- Work request
Extract every line of text from the items below word for word, keeping the original line breaks, and leave the pictures out of your answer.

╭─ Record excerpts

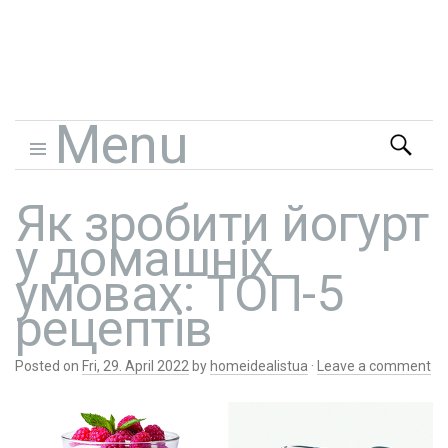
Home Idealist
Menu
Search
for:
Skip to content
Як зробити йогурт
у домашніх
умовах: ТОП-5
рецептів
Posted on
Fri, 29. April 2022
by
homeidealistua
·
Leave a comment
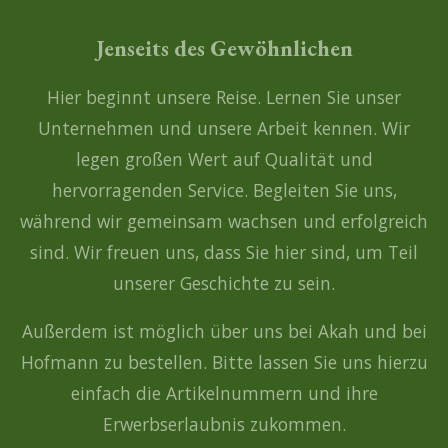
Jenseits des Gewöhnlichen
Hier beginnt unsere Reise. Lernen Sie unser
Unternehmen und unsere Arbeit kennen. Wir
legen großen Wert auf Qualität und
hervorragenden Service. Begleiten Sie uns,
während wir gemeinsam wachsen und erfolgreich
sind. Wir freuen uns, dass Sie hier sind, um Teil
unserer Geschichte zu sein.
Außerdem ist möglich über uns bei Akah und bei
Hofmann zu bestellen. Bitte lassen Sie uns hierzu
einfach die Artikelnummern und ihre
Erwerbserlaubnis zukommen.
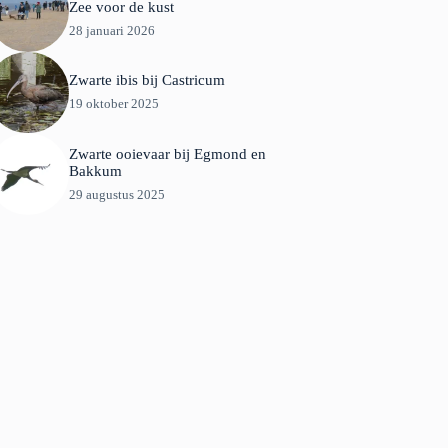
Zee voor de kust
28 januari 2026
Zwarte ibis bij Castricum
19 oktober 2025
Zwarte ooievaar bij Egmond en
Bakkum
29 augustus 2025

╰─

- Exercise response
Home Idealist
Menu
Search
for:
Skip to content
Як зробити йогурт
у домашніх
умовах: ТОП-5
рецептів
Posted on
Fri, 29. April 2022
by
homeidealistua
·
Leave a comment
Jenseits des Gewöhnlichen
Hier beginnt unsere Reise. Lernen Sie unser
Unternehmen und unsere Arbeit kennen. Wir
legen großen Wert auf Qualität und
hervorragenden Service. Begleiten Sie uns,
während wir gemeinsam wachsen und erfolgreich
sind. Wir freuen uns, dass Sie hier sind, um Teil
unserer Geschichte zu sein.
Außerdem ist möglich über uns bei Akah und bei
Hofmann zu bestellen. Bitte lassen Sie uns hierzu
einfach die Artikelnummern und ihre
Erwerbserlaubnis zukommen.
Zee voor de kust
28 januari 2026
Zwarte ibis bij Castricum
19 oktober 2025
Zwarte ooievaar bij Egmond en
Bakkum
29 augustus 2025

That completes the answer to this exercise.